- [Exercise goal]:
Once you have located the line containing "o godzinie 15:51" in the material below, return it exactly along with each line after it through the line containing "Trage deshalb lange Hosen, lange Ärmel und".
Segment Open
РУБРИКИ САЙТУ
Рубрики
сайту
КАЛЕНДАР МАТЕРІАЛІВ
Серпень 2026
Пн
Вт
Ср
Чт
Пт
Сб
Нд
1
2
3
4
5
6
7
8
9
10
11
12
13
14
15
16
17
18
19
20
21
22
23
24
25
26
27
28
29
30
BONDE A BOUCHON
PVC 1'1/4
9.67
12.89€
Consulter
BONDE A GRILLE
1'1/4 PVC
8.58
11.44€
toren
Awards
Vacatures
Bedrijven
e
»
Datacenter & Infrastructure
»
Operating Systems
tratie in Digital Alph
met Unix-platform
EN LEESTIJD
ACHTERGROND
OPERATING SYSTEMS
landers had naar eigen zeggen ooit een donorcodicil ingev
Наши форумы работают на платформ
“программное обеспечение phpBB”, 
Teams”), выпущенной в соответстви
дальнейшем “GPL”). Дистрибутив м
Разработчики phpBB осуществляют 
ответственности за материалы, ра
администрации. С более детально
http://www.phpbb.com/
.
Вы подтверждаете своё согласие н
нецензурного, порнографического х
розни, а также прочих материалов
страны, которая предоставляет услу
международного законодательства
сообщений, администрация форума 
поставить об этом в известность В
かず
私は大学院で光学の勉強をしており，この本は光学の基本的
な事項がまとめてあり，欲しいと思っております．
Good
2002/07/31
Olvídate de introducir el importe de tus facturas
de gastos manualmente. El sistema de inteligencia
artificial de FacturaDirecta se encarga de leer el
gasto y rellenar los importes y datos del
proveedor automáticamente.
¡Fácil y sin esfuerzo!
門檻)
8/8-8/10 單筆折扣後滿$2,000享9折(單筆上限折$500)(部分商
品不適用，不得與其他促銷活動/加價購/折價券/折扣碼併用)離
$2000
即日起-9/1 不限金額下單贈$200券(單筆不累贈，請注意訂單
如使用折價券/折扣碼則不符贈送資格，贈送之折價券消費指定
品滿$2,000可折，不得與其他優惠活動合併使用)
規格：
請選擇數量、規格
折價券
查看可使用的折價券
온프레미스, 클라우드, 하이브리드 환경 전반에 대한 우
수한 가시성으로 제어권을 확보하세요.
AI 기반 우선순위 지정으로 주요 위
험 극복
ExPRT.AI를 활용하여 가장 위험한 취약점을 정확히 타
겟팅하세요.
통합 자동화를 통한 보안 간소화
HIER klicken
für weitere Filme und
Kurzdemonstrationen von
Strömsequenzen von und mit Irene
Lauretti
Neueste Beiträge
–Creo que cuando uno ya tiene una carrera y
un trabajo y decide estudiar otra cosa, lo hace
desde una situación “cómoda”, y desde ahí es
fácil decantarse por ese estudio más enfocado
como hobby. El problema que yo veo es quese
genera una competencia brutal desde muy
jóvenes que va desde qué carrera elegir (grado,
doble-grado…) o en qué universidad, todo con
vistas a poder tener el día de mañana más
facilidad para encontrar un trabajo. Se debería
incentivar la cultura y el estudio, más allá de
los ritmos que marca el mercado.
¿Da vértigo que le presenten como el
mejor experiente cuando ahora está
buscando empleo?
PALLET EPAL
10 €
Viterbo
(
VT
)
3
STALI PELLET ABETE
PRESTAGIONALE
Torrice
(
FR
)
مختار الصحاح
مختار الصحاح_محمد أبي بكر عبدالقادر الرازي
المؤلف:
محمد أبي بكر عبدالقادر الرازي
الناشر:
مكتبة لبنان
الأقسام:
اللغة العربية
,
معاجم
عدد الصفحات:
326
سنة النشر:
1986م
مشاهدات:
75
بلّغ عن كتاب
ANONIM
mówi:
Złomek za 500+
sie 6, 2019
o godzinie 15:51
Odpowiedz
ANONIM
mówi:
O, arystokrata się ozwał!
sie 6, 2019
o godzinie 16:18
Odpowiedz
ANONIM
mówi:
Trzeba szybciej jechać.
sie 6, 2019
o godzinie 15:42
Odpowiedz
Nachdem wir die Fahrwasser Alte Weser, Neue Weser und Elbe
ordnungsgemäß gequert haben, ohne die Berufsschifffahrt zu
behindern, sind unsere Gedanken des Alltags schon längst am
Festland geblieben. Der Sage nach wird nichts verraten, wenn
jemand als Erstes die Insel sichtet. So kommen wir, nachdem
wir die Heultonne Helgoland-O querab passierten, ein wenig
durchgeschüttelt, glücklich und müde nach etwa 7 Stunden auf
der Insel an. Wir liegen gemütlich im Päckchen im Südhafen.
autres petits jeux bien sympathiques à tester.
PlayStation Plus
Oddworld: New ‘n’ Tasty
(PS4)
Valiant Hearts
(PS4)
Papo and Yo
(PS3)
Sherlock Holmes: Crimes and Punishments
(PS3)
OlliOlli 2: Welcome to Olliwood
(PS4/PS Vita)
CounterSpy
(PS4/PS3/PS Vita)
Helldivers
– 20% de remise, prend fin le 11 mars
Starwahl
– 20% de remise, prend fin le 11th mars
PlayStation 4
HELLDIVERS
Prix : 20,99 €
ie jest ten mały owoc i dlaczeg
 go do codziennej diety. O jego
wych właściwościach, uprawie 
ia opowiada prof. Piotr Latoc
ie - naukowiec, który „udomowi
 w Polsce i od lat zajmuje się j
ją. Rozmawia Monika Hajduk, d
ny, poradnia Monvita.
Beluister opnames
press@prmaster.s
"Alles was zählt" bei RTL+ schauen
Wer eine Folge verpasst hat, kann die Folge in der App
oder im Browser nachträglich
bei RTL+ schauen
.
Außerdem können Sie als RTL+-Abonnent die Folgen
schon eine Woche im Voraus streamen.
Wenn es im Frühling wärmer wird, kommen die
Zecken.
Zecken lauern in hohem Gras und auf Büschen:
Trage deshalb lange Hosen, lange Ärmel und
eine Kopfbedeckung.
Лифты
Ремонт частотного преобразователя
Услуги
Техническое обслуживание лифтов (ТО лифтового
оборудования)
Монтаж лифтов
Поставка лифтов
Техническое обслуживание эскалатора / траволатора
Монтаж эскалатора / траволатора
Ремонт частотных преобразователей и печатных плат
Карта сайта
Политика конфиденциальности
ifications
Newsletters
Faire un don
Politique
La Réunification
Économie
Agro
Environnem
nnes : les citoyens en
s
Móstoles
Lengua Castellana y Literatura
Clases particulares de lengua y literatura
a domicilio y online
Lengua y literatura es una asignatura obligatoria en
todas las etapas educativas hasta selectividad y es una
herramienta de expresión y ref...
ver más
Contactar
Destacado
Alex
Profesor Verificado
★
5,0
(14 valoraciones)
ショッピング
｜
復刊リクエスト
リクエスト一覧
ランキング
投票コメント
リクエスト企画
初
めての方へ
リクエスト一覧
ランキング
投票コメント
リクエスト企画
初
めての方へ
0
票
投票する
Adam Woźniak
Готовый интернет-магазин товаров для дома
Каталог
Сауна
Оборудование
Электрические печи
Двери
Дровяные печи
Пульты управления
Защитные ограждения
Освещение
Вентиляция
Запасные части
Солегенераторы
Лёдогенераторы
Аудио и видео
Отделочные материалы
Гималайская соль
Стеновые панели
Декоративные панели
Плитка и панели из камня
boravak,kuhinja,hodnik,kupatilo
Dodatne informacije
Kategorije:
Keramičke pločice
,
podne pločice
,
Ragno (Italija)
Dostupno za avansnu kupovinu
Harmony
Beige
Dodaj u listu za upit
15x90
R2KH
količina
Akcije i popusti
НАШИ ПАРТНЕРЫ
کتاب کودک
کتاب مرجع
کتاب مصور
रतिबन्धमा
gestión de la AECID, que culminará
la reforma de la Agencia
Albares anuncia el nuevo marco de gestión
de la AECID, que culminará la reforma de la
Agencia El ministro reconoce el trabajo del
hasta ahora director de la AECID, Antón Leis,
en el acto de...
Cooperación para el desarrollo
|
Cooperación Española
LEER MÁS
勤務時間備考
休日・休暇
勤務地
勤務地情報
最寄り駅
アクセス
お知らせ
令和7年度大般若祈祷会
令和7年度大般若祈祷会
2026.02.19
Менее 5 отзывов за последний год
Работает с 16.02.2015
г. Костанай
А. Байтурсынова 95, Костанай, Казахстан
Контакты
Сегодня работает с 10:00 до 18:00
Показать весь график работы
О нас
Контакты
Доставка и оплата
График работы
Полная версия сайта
Segment Closed
- [Reply]:
o godzinie 15:51
Odpowiedz
ANONIM
mówi:
O, arystokrata się ozwał!
sie 6, 2019
o godzinie 16:18
Odpowiedz
ANONIM
mówi:
Trzeba szybciej jechać.
sie 6, 2019
o godzinie 15:42
Odpowiedz
Nachdem wir die Fahrwasser Alte Weser, Neue Weser und Elbe
ordnungsgemäß gequert haben, ohne die Berufsschifffahrt zu
behindern, sind unsere Gedanken des Alltags schon längst am
Festland geblieben. Der Sage nach wird nichts verraten, wenn
jemand als Erstes die Insel sichtet. So kommen wir, nachdem
wir die Heultonne Helgoland-O querab passierten, ein wenig
durchgeschüttelt, glücklich und müde nach etwa 7 Stunden auf
der Insel an. Wir liegen gemütlich im Päckchen im Südhafen.
autres petits jeux bien sympathiques à tester.
PlayStation Plus
Oddworld: New ‘n’ Tasty
(PS4)
Valiant Hearts
(PS4)
Papo and Yo
(PS3)
Sherlock Holmes: Crimes and Punishments
(PS3)
OlliOlli 2: Welcome to Olliwood
(PS4/PS Vita)
CounterSpy
(PS4/PS3/PS Vita)
Helldivers
– 20% de remise, prend fin le 11 mars
Starwahl
– 20% de remise, prend fin le 11th mars
PlayStation 4
HELLDIVERS
Prix : 20,99 €
ie jest ten mały owoc i dlaczeg
 go do codziennej diety. O jego
wych właściwościach, uprawie 
ia opowiada prof. Piotr Latoc
ie - naukowiec, który „udomowi
 w Polsce i od lat zajmuje się j
ją. Rozmawia Monika Hajduk, d
ny, poradnia Monvita.
Beluister opnames
press@prmaster.s
"Alles was zählt" bei RTL+ schauen
Wer eine Folge verpasst hat, kann die Folge in der App
oder im Browser nachträglich
bei RTL+ schauen
.
Außerdem können Sie als RTL+-Abonnent die Folgen
schon eine Woche im Voraus streamen.
Wenn es im Frühling wärmer wird, kommen die
Zecken.
Zecken lauern in hohem Gras und auf Büschen:
Trage deshalb lange Hosen, lange Ärmel und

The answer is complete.